**Problem**.
List every person named in the blog post below about a novel character's history.
**** Excerpted text
Tag Archives: hands-on research

Where was your character when…?

It’s not that I didn’t know that she had a history. It’s just that I hadn’t thought much about how my character interacted with history at large. I’ve been plumbing some of Adelle’s past experiences — the standard stuff like family experiences and traditions, childhood friends and fears, the things that make her who she is in the today of the novel. It turns out one of the early influences that set her on her career path as an architect is regular trips to New York.

I pulled out Chamber for a Memory Palace, a book of letters between architects Donlyn Lyndon and Charles Moore. They explore several buildings in New York, including the Twin Towers. When I discovered this, I flipped back to check the copyright. 1994. The observations in the book came eight years before the attack on the World Trade Center.

My story is not about 9/11, but tonight it occurred to me for the first time that my character would be significantly affected by it. A 31-year-old architect living in 2010, Adelle grew up making trips to New York and inspired by the buildings there. While 9/11 is not the story of Adelle, her story cannot be told without it. What an interesting challenge, to include such a pivotal event without making it the pivotal event. I wonder what other influences history will have had on Adelle? I see some timeline construction in my future.
********
**** Data excerpts
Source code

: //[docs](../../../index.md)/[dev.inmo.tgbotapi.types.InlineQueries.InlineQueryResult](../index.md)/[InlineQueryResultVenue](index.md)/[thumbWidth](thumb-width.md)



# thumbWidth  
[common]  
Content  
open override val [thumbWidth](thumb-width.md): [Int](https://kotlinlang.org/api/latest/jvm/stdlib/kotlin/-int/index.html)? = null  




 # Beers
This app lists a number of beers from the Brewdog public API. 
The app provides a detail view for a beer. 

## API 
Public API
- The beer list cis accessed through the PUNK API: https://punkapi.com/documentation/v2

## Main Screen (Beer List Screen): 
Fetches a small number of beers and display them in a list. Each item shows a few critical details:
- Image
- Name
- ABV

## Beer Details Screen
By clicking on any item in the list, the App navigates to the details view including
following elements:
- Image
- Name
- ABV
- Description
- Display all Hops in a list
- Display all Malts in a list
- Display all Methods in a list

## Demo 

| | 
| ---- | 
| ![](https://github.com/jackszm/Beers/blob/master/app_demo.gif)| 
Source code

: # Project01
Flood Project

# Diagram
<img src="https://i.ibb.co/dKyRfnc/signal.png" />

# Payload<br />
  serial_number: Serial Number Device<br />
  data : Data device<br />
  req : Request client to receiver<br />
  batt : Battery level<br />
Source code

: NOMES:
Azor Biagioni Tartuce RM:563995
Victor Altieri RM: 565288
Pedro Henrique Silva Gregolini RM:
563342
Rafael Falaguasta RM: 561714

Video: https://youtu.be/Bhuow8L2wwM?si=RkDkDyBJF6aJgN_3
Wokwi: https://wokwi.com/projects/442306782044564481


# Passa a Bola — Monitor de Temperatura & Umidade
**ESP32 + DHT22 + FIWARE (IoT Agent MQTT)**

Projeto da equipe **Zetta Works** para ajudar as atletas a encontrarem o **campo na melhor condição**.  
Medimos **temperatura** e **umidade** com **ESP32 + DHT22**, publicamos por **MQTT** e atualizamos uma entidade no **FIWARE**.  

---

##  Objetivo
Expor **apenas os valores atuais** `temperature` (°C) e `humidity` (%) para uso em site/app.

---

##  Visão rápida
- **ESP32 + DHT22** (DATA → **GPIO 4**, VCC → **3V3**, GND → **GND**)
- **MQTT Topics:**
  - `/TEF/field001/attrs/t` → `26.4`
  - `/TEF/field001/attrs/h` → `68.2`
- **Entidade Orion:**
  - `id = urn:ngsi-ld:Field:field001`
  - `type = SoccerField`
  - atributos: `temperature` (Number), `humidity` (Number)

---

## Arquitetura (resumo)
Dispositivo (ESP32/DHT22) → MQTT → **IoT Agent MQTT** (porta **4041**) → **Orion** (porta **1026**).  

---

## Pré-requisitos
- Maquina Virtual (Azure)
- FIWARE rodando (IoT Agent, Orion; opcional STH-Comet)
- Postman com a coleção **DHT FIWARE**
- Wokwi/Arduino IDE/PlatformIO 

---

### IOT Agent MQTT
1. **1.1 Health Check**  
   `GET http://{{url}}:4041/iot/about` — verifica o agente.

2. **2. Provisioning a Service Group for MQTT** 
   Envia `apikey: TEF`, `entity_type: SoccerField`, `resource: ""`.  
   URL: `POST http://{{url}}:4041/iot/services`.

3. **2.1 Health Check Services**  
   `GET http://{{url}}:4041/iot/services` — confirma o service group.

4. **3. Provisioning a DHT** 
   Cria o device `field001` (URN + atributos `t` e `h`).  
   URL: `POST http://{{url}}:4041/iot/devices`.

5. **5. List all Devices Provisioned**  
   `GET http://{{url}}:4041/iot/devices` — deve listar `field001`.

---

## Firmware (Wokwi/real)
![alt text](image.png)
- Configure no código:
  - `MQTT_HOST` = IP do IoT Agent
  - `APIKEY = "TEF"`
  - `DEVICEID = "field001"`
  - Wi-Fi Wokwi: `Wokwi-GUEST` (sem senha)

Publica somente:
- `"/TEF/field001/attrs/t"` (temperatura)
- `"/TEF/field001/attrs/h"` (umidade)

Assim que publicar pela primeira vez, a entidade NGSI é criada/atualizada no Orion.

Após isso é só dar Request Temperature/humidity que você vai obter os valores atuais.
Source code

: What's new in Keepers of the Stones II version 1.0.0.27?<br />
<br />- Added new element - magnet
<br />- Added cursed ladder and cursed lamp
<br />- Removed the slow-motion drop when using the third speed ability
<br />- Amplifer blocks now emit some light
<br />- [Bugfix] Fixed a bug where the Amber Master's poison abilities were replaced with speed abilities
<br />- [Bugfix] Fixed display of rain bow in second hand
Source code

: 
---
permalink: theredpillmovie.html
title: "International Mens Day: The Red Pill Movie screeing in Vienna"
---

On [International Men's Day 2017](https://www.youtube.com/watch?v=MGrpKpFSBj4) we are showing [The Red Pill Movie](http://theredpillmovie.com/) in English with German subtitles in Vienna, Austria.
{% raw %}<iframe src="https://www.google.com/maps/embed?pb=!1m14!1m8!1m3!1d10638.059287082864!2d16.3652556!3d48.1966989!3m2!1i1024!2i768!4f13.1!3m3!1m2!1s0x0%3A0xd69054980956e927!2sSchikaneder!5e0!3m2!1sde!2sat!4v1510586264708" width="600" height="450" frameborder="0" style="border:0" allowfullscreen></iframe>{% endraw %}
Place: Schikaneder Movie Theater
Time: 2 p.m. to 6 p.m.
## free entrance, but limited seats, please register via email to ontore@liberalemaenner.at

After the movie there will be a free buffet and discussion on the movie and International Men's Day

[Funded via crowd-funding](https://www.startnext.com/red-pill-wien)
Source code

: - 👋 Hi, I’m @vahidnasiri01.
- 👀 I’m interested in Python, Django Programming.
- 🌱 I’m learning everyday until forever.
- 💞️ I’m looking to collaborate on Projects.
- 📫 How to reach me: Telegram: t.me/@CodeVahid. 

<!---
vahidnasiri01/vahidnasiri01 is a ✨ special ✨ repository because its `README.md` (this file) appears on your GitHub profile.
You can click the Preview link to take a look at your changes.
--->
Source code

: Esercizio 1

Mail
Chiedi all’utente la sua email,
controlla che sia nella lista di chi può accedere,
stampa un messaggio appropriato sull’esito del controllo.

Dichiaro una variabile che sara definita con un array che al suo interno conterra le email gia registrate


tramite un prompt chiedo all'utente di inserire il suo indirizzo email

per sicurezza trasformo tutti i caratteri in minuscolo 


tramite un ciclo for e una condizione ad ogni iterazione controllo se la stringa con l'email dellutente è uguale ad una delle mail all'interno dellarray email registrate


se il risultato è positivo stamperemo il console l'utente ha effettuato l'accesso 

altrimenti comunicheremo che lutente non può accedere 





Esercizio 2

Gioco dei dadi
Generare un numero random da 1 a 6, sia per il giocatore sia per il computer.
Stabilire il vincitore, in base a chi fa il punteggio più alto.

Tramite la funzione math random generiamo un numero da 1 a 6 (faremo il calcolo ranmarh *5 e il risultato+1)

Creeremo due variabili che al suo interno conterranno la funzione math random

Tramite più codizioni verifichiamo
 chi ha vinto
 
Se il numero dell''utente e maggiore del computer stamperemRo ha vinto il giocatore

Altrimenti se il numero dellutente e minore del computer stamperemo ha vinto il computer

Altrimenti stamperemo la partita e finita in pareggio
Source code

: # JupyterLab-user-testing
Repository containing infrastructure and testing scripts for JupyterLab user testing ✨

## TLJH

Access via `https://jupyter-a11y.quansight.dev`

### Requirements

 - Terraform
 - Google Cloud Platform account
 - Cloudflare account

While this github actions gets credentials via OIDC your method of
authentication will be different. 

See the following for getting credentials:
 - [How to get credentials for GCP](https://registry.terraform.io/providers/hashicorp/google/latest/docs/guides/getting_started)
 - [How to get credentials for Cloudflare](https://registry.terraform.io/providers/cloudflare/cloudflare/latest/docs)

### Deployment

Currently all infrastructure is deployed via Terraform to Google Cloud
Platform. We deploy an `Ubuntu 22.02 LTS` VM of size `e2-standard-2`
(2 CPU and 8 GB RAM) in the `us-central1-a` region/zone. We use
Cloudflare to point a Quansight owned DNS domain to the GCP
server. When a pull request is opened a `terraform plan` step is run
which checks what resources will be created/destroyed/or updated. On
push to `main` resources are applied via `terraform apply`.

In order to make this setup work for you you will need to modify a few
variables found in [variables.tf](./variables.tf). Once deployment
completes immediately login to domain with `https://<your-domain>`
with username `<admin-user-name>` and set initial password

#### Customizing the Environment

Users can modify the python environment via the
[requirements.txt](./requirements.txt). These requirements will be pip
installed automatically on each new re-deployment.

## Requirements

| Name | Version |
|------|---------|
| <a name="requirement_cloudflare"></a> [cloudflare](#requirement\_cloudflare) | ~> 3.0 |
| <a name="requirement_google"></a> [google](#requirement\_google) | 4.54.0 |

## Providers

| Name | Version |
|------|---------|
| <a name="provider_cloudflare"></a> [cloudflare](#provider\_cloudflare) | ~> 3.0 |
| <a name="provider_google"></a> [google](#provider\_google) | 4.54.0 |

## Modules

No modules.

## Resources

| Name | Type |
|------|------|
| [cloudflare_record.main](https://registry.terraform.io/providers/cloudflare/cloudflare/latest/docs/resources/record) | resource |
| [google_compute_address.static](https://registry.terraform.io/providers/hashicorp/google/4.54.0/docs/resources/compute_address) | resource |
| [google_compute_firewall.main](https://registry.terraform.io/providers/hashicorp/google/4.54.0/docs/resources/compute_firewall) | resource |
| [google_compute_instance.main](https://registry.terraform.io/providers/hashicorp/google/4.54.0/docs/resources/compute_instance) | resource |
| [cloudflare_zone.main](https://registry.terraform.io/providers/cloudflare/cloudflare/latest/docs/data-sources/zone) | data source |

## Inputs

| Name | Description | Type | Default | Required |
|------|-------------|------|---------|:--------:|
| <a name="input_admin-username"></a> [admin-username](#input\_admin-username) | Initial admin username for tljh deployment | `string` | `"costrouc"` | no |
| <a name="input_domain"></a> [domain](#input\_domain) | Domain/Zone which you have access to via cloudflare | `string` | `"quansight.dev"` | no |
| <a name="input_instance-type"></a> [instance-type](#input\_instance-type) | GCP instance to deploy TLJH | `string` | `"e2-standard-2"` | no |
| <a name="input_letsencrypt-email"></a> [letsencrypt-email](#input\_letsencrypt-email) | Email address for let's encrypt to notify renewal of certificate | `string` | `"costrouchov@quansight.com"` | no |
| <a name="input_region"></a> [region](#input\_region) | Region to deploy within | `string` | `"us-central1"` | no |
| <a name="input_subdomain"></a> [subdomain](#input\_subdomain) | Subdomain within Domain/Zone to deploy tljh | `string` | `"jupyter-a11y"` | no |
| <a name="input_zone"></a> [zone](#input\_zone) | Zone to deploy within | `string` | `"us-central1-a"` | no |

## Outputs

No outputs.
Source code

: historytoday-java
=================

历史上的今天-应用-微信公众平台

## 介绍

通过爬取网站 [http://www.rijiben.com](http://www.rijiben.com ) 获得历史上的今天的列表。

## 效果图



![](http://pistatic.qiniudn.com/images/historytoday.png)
********
**Answer section**.
Adelle, Donlyn Lyndon, Charles Moore